Night Sky was completed during the total eclipse of August 2017. During the time of its composition, I was immersed in reading Hamlet’s Mill by Giorgio De Santillana and Hertha von Dechend, an exhaustive thesis proposing that world mythology has its origins in astronomical observation particularly in the phenomenon of the “precession of the equinoxes.” The two instruments “phase” against each other, the violin cycling at 12/8 against the marimba’s 11/8 and completing three full cycles, the harmonic root of each being a major third lower than that of the previous one. Within this macrostructure, the music of each cycle vaguely flirts melodically and harmonically with the 1971 pop song “Color My World” by the rock group Chicago, a song which has been solidly embedded in the mythical memory of my generation.


Preadaptation takes its name from the eponymous phenomenon in biological evolution. A seemingly random mutation takes place in a biological system and becomes significant only downstream when environmental conditions and pressures change. My compositional process is very similar to this phenomenon. In this vignette, sudden, unrelated and largely unpremeditated musical material becomes a key player in the unfolding of the structure downstream, even though these intrusions feel puzzling at the moment of their first incidence. In addition to the phenomenon of preadaptation, there is pervasive motivic/thematic logic in this vignette, but the larger decisions about the overall structure have been heavily influenced by these strange motivic interventions out of nowhere, which have changed the flow of the music in unmistakable ways.

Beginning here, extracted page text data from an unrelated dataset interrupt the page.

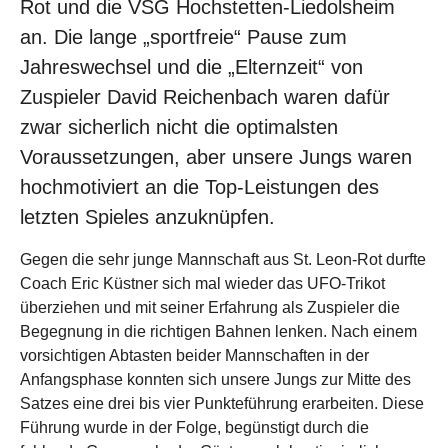
Rot und die VSG Hochstetten-Liedolsheim
an. Die lange „sportfreie“ Pause zum
Jahreswechsel und die „Elternzeit“ von
Zuspieler David Reichenbach waren dafür
zwar sicherlich nicht die optimalsten
Voraussetzungen, aber unsere Jungs waren
hochmotiviert an die Top-Leistungen des
letzten Spieles anzuknüpfen.
Gegen die sehr junge Mannschaft aus St. Leon-Rot durfte
Coach Eric Küstner sich mal wieder das UFO-Trikot
überziehen und mit seiner Erfahrung als Zuspieler die
Begegnung in die richtigen Bahnen lenken. Nach einem
vorsichtigen Abtasten beider Mannschaften in der
Anfangsphase konnten sich unsere Jungs zur Mitte des
Satzes eine drei bis vier Punkteführung erarbeiten. Diese
Führung wurde in der Folge, begünstigt durch die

Premiere performance: May 16, 2018. Marc Djokic, violin; Beverley Johnston, marimba. Concerts Noncerto. Recontres-Marimba&Violon; Maison des Jeunesses musicales, Salle Joseph-Rouleau. Monreal, Quebec.


The work is textural and enigmatic, with complex rhythmic undercurrents swirling beneath the surface. "Memories of the Danforth" quotes snippets of Greek tunes without sounding folksy, while "Night Sky" nods at the lunar impressionism of Debussy. Natasha Gauthier, Artslife, July 7, 2018.